The court in the Van Kipnis case determined that the foreign community property opt out agreement called for the separate ownership of assets held in the parties' individual names during the marriage. This is pretty much exactly what the parties needed to protect their assets from each other’s creditors. It is important to note that during the entire marriage, there was no commingling of the separate assets acquired. If the spouses had commingled their separate funds, then under New York law they would lose their separate nature and become marital property subject to equitable distribution. As a result, the husband retained his liquid assets, and the wife kept her assets. There was a great disparity in those numbers. The parties’ jointly held real property was subject to equitable distribution and divided.

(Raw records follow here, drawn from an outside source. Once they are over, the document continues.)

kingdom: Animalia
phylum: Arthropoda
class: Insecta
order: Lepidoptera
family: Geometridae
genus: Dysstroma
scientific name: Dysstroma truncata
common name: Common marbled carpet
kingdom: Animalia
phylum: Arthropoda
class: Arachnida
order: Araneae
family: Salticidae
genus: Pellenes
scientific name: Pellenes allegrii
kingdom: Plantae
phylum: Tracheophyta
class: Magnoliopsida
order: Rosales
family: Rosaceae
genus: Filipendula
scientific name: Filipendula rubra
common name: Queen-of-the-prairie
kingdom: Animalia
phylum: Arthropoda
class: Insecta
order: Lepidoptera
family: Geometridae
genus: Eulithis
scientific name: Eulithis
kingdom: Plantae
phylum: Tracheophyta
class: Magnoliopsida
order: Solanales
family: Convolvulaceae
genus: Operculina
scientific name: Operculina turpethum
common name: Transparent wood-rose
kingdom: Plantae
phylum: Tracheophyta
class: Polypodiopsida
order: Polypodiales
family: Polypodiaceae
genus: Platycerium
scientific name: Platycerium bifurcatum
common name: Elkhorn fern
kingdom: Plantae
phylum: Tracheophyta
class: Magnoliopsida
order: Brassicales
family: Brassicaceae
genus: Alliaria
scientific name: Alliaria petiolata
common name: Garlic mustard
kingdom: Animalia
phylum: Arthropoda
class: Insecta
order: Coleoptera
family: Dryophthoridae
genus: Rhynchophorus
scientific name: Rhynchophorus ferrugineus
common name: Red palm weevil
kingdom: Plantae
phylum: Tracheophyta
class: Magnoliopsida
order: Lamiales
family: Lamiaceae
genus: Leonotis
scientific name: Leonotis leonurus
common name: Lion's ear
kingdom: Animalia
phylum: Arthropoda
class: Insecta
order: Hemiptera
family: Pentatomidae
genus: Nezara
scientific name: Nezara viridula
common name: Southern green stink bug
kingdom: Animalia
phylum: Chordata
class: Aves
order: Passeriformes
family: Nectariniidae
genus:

The New York State Domestic Relations Law sets forth two basic kinds of prenuptial agreements. First, there is the waiver or opt out of the normal statutory equitable distribution rules. The second type allows the future spouse to decide that assets that would normally be marital, be designated as separate property. Such property would retain its separate characteristics upon the dissolution of the marriage. The agreement in the Van Kipnis case was found to be one of the latter.

The significance of the Van Kipnis case is that parties who enter into a community property opt out agreement may very well (and unwittingly) be setting themselves up for a less than equitable divorce. If one spouse wants the benefit of insulating his or her assets from the other spouse’s debts in a community property situation, they need the agreement. But, if they subsequently move to New York State, then they may likely lose the right of equitable distribution of those assets.

This is especially unjust in New York State because, as I stated earlier in the weblog, there is no need for such a community property opt out in New York. New York does not allow a creditor to access a debtor’s spouse’s assets just because of the marriage alone. The New York State marital property is protected in that regard, and is still subject to equitable distribution upon dissolution of the marriage.

If you move here from France, Spain or Germany after a marriage, you may want to revoke or at least modify your opt out agreement.